**Problem description:** Copy down every line from the one containing "Would you mind" down to the one containing "0.062044, -0.730302, 1.484978]]", including both.

Saved data entries:
- - - - -
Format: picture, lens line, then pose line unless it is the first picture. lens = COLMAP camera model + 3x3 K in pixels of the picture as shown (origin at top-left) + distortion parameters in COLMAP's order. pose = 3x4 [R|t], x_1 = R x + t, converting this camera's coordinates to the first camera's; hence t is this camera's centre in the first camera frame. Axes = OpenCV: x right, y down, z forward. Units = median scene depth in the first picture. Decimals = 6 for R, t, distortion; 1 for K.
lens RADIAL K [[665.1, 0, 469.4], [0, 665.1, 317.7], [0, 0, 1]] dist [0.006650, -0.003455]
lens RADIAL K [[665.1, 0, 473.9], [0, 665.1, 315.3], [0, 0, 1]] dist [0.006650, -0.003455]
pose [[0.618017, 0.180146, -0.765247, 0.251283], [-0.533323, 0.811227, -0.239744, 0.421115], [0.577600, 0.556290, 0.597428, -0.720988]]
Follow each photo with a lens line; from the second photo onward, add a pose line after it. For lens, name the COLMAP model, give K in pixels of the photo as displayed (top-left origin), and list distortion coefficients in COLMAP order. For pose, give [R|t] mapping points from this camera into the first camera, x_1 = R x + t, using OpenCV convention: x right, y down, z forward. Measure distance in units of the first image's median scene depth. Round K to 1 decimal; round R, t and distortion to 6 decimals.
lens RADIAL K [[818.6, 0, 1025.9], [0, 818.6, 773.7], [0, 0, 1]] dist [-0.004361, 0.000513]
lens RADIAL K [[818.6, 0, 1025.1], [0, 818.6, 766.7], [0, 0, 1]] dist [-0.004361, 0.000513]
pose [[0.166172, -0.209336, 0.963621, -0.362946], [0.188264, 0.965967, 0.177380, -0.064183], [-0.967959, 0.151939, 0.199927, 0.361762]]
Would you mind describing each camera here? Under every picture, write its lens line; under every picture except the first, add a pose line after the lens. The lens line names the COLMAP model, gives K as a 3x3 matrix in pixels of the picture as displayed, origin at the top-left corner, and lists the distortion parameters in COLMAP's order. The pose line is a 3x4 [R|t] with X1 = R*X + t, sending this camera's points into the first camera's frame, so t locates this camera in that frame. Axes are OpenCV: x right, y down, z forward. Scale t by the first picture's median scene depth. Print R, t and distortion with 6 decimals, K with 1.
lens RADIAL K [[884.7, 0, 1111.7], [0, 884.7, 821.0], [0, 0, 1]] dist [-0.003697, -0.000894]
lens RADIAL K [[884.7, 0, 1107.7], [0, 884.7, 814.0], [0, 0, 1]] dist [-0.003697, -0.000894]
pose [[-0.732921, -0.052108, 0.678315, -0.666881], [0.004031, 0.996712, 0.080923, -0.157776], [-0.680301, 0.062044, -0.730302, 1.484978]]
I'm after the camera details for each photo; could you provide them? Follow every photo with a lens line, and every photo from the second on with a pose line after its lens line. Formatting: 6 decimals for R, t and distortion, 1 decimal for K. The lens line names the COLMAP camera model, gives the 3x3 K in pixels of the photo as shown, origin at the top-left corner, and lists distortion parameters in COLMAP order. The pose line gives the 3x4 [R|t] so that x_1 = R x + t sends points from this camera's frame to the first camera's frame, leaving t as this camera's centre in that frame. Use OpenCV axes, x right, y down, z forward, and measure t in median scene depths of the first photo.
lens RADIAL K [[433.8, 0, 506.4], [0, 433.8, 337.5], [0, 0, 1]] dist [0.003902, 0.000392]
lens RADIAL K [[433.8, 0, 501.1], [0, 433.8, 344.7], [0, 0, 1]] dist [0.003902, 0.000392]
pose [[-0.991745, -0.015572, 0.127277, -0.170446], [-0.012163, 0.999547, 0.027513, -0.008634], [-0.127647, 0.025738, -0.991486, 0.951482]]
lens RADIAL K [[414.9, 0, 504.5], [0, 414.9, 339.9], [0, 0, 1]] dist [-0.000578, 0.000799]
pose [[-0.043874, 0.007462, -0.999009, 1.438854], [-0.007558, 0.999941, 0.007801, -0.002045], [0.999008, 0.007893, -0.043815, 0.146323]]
- - - - -
**Response area:**
Would you mind describing each camera here? Under every picture, write its lens line; under every picture except the first, add a pose line after the lens. The lens line names the COLMAP model, gives K as a 3x3 matrix in pixels of the picture as displayed, origin at the top-left corner, and lists the distortion parameters in COLMAP's order. The pose line is a 3x4 [R|t] with X1 = R*X + t, sending this camera's points into the first camera's frame, so t locates this camera in that frame. Axes are OpenCV: x right, y down, z forward. Scale t by the first picture's median scene depth. Print R, t and distortion with 6 decimals, K with 1.
lens RADIAL K [[884.7, 0, 1111.7], [0, 884.7, 821.0], [0, 0, 1]] dist [-0.003697, -0.000894]
lens RADIAL K [[884.7, 0, 1107.7], [0, 884.7, 814.0], [0, 0, 1]] dist [-0.003697, -0.000894]
pose [[-0.732921, -0.052108, 0.678315, -0.666881], [0.004031, 0.996712, 0.080923, -0.157776], [-0.680301, 0.062044, -0.730302, 1.484978]]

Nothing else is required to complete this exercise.